- _Your objective_
Print each entry as it appears. Images stay out of the copy.

- _Material for this task_
"""
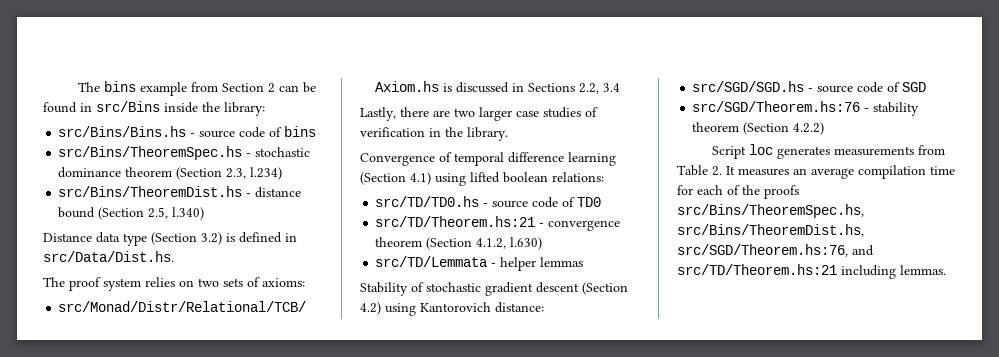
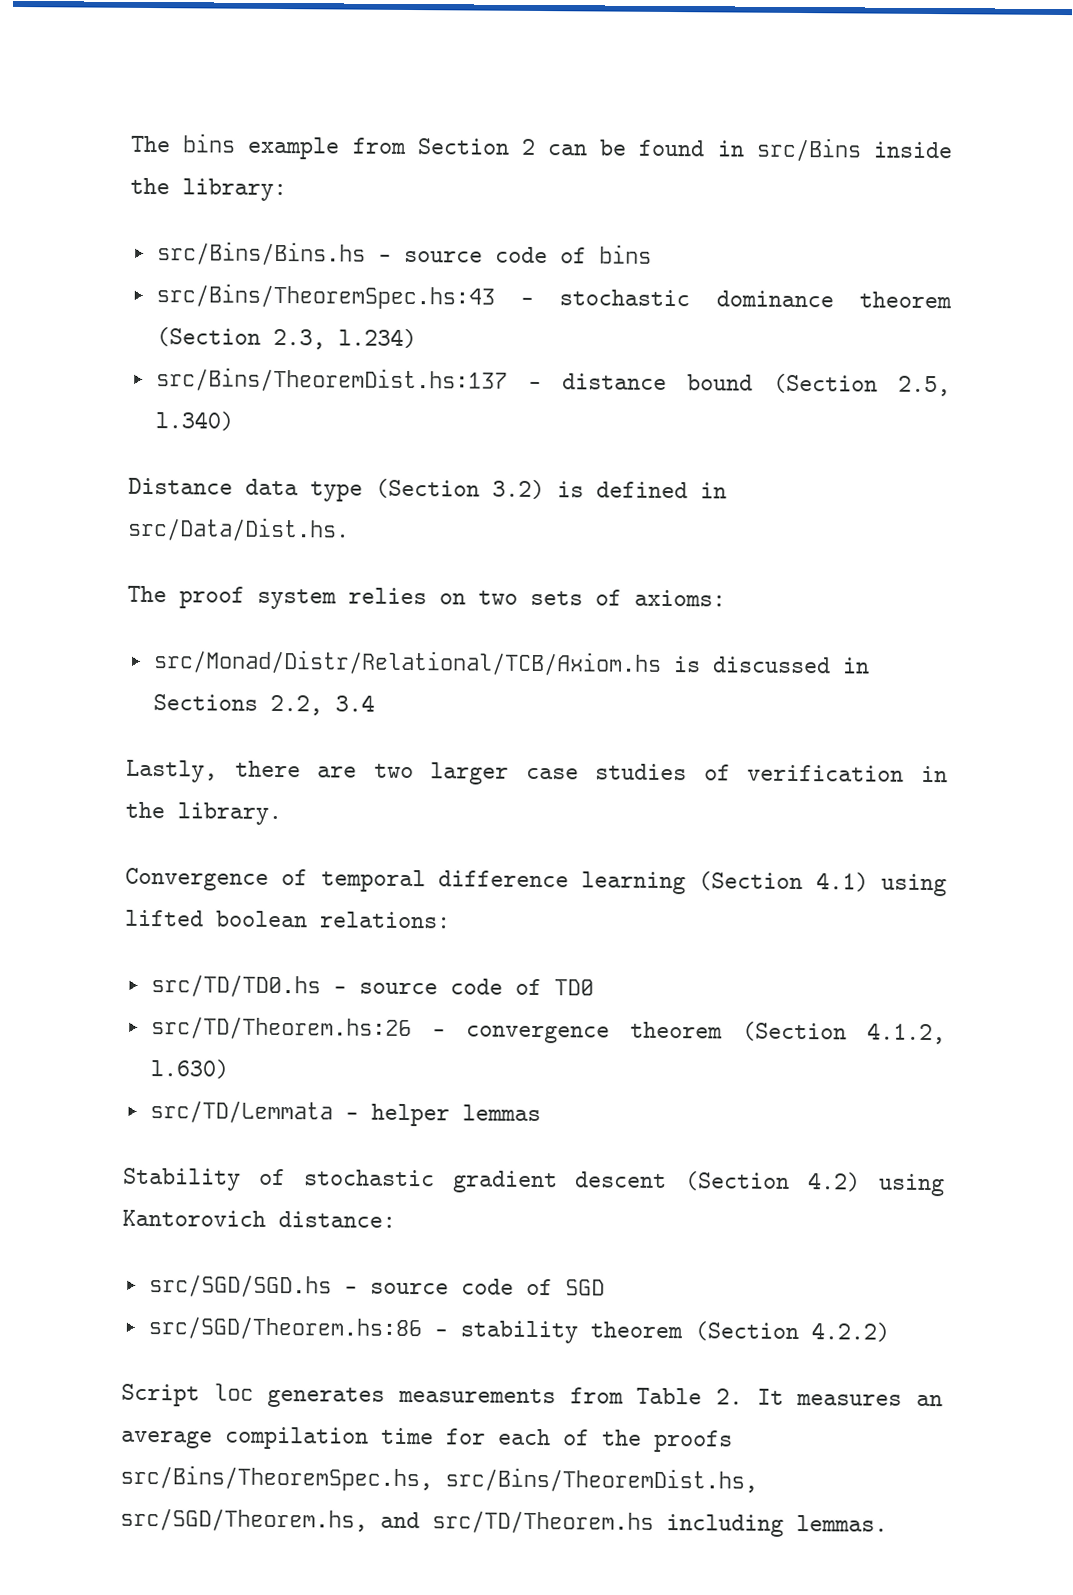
[58,146,243,160] src/Bins/TheoremSpec.hs -> [155,283,495,310] src/Bins/TheoremSpec.hs:43
[58,186,243,197] src/Bins/TheoremDist.hs -> [155,367,508,393] src/Bins/TheoremDist.hs:137
[375,216,536,227] src/TD/Theorem.hs:21 -> [150,1016,412,1041] src/TD/Theorem.hs:26
[692,101,861,112] src/SGD/Theorem.hs:76 -> [147,1316,422,1341] src/SGD/Theorem.hs:86
[677,244,874,257] [677,264,837,275] src/SGD/Theorem.hs:76, and src/TD/Theorem.hs:21 -> [120,1507,654,1534] src/SGD/Theorem.hs, and src/TD/Theorem.hs

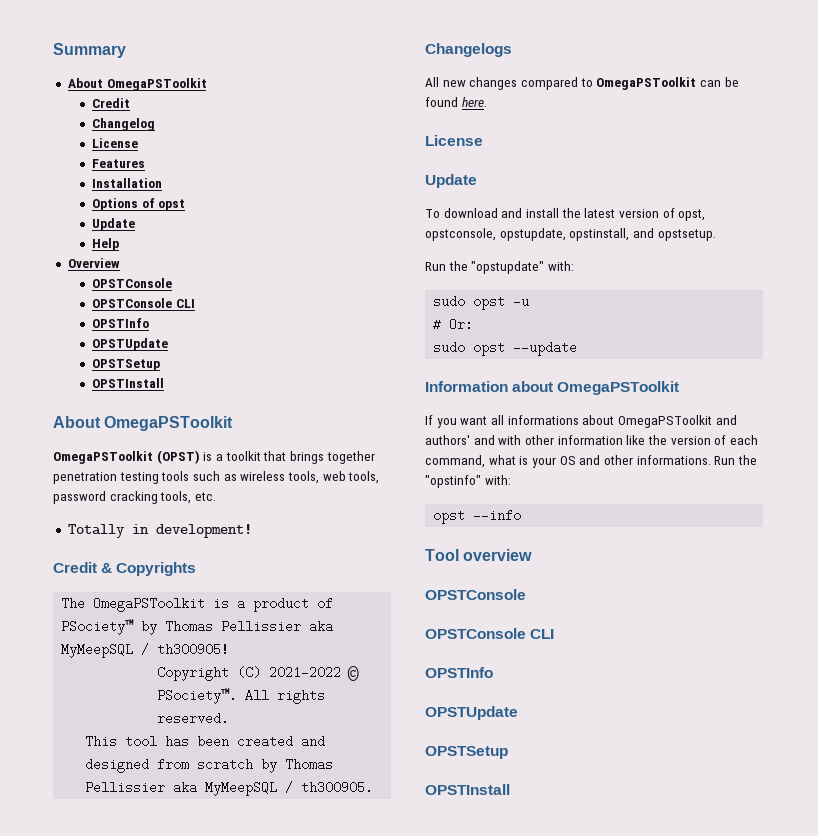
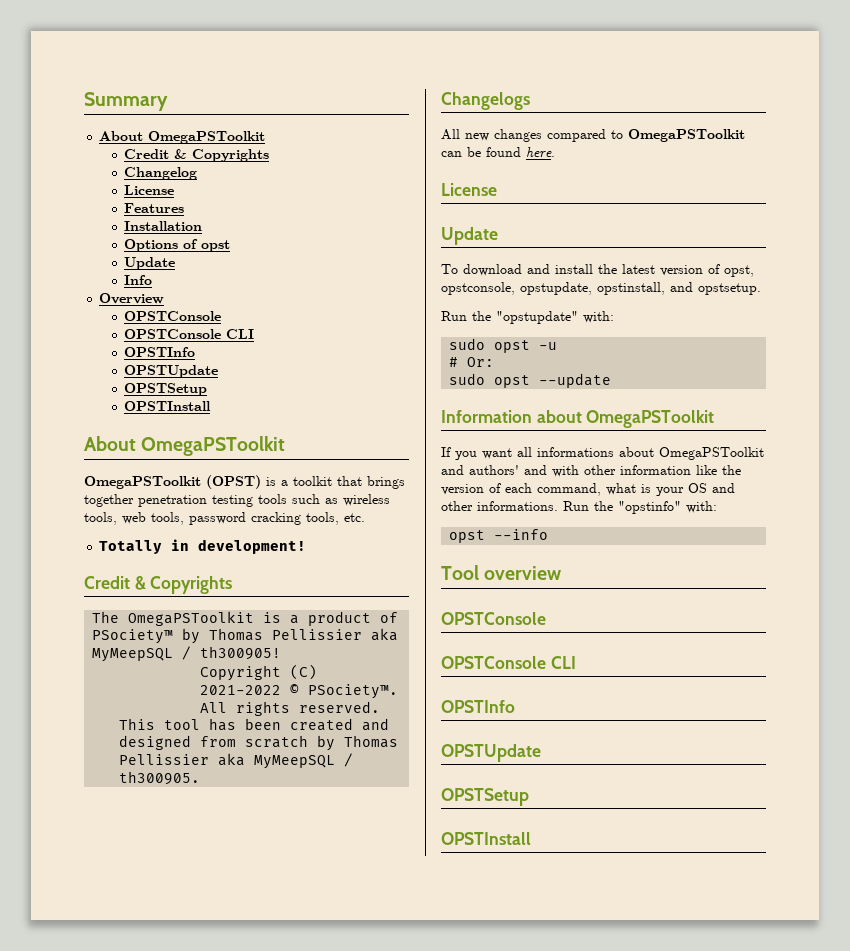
(130, 103) none -> [174,149,270,162] & Copyrights
[91,238,119,251] Help -> [124,275,153,285] Info

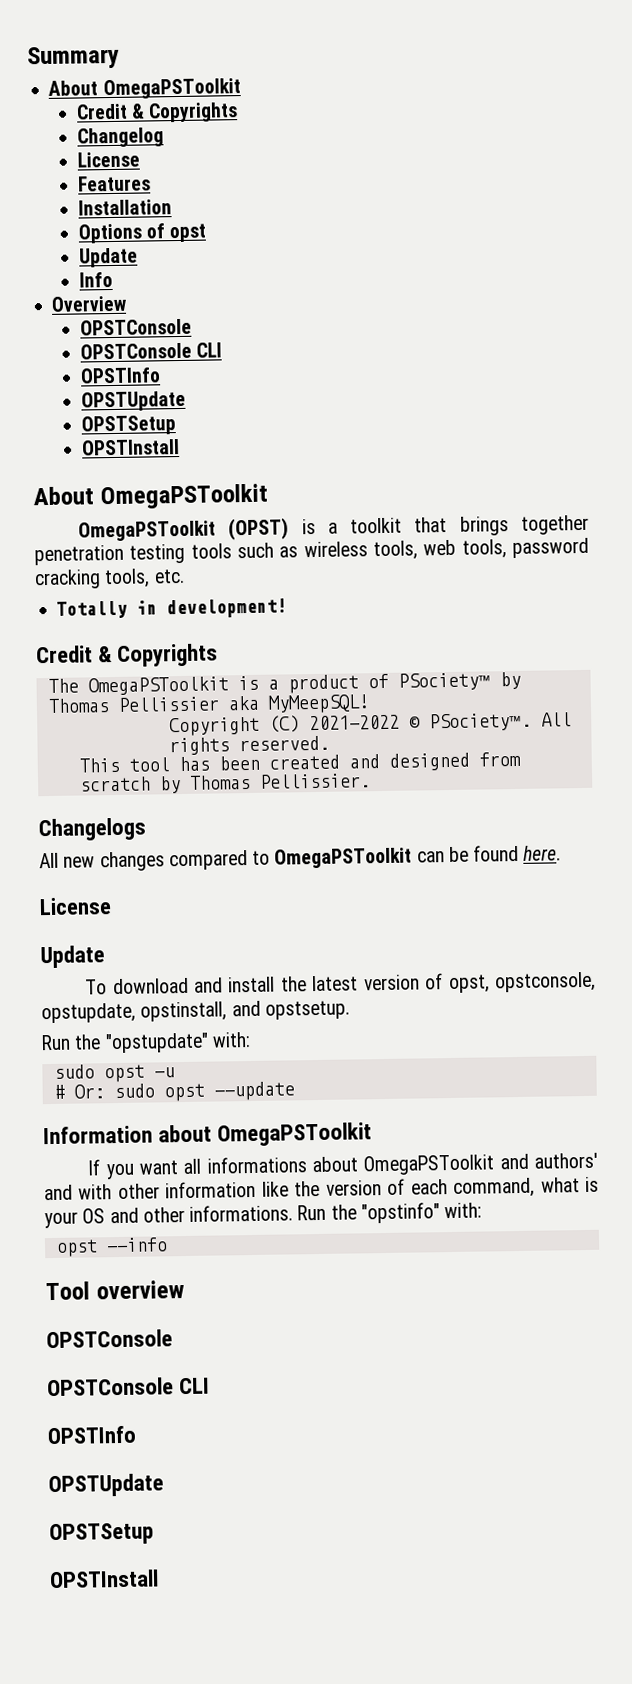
[92,646,282,662] MyMeepSQL / th300905! -> [267,694,370,714] MyMeepSQL!
[119,753,354,769] [119,771,201,785] Pellissier aka MyMeepSQL / th300905. -> [258,773,371,789] Pellissier.
(495, 362) // -> (105, 1091) none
"""
- _Answer to the exercise_
[58,146,243,160] src/Bins/TheoremSpec.hs -> [155,283,495,310] src/Bins/TheoremSpec.hs:43
[58,186,243,197] src/Bins/TheoremDist.hs -> [155,367,508,393] src/Bins/TheoremDist.hs:137
[375,216,536,227] src/TD/Theorem.hs:21 -> [150,1016,412,1041] src/TD/Theorem.hs:26
[692,101,861,112] src/SGD/Theorem.hs:76 -> [147,1316,422,1341] src/SGD/Theorem.hs:86
[677,244,874,257] [677,264,837,275] src/SGD/Theorem.hs:76, and src/TD/Theorem.hs:21 -> [120,1507,654,1534] src/SGD/Theorem.hs, and src/TD/Theorem.hs

(130, 103) none -> [174,149,270,162] & Copyrights
[91,238,119,251] Help -> [124,275,153,285] Info

[92,646,282,662] MyMeepSQL / th300905! -> [267,694,370,714] MyMeepSQL!
[119,753,354,769] [119,771,201,785] Pellissier aka MyMeepSQL / th300905. -> [258,773,371,789] Pellissier.
(495, 362) // -> (105, 1091) none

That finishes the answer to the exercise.